▶ [EXCERPTED TEXT]:
=-=-=

US and UK: interest rate hikes
The US Federal Reserve has raised the key interest rate by 0.5 percentage points in view of high inflation, the biggest hike in 22 years. In future the rate is to lie between 0.75 and 1 percent. The Bank of England has also raised its interest rates for the fourth time in a row, to one percent. Commentators discuss the consequences for the Eurozone and the UK.
ECB should follow suit
The decision will also have an impact on Europe, the taz explains:
“Higher interest rates also bring higher returns. As a result, investors will increasingly look to the US - and more and more money will flow from the euro to the dollar area. The dollar will cost more in euros, which will further fuel the already high inflation rate in the Eurozone. Oil and gas in particular are traded worldwide in dollars. So the ECB should follow the Americans' example and raise interest rates. For months the central bank hesitated, arguing that the rise in inflation was only temporary. Now, however, it no longer looks like that is the case.”
Things are different on this side of the Atlantic
The ECB cannot apply the same strategies as the Fed, writes business paper Les Echos:
“Inflation in the US is mainly home-made, whereas in Europe its sources are largely external. On our continent, the rise in prices is mainly caused by soaring energy prices. The dependence of European countries on Russia as a supplier explains why the price of gas and, to a lesser extent, oil is currently higher in Europe than in the US. Externally driven inflation is less easy to combat by hiking up interest rates. This means that the ECB is partly deprived of the traditional levers that the Fed can exploit to the max.”
Era of near-zero interest rates is over
The Bank of England should have raised the interest rate sooner, says The Times:
“No one could know the economic impact of new strains of Covid and policymakers feared that tighter monetary conditions might choke off recovery. Yet in retrospect rates were kept too low ... for too long. ... The Bank was late in responding to the dangers of high inflation and it cannot afford to allow inflationary expectations to become unanchored. Price stability is essential to a successful economy and expanding living standards. That means Britain will now have to adjust to the end of an era of near-zero interest rates.”
Not in the interest of the people
The Bank of England's decision is wrong, writes economist David Blanchflower in The New Statesman, drawing parallels with the 2008 recession:
“Then, as now, rising oil and commodity prices were the driver of higher inflation. The jump is temporary and will fade as people cut their spending and start to shun expensive goods. How a rate rise solves the problem of pandemic-induced supply shocks beats me. ... Consumers are heading for economic Armageddon as they face the biggest forecast squeeze in household income since records began in 1956-57. The MPC [the Bank of England's Monetary Policy Committee] is representing the interests of the Square Mile and its banker friends, who like higher rates, not those of the woman waiting for a bus.”

=-=-=

▶ [Stored data entries]:
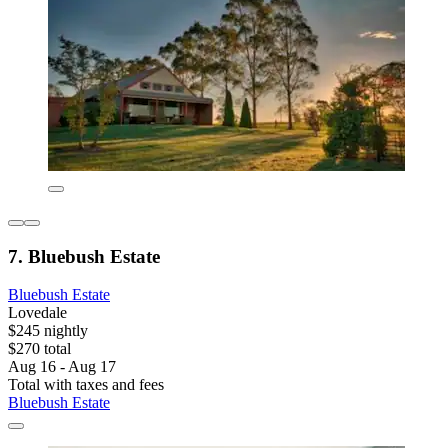
7. Bluebush Estate
Bluebush Estate
Lovedale
$245 nightly
$270 total
Aug 16 - Aug 17
Total with taxes and fees
Bluebush Estate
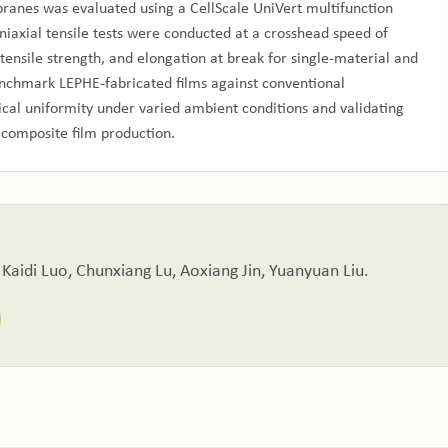
anes was evaluated using a CellScale UniVert multifunction
iaxial tensile tests were conducted at a crosshead speed of
ensile strength, and elongation at break for single‑material and
enchmark LEPHE‑fabricated films against conventional
cal uniformity under varied ambient conditions and validating
t composite film production.
 Kaidi Luo, Chunxiang Lu, Aoxiang Jin, Yuanyuan Liu.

=-=-=

▶ [ABOUT THIS TASK]:
Answer these questions from the text on US and UK interest rate hikes:
(a) By how much did the US Federal Reserve raise its key interest rate?
(b) To what level did the Bank of England raise its interest rates?
(c) In the Les Echos quote, what mainly causes the rise in prices in Europe?
The items are separate material and have no connection to the text on interest rate hikes.

▶ [WRITTEN RESPONSE]:
(a) By 0.5 percentage points.
(b) To one percent.
(c) Soaring energy prices.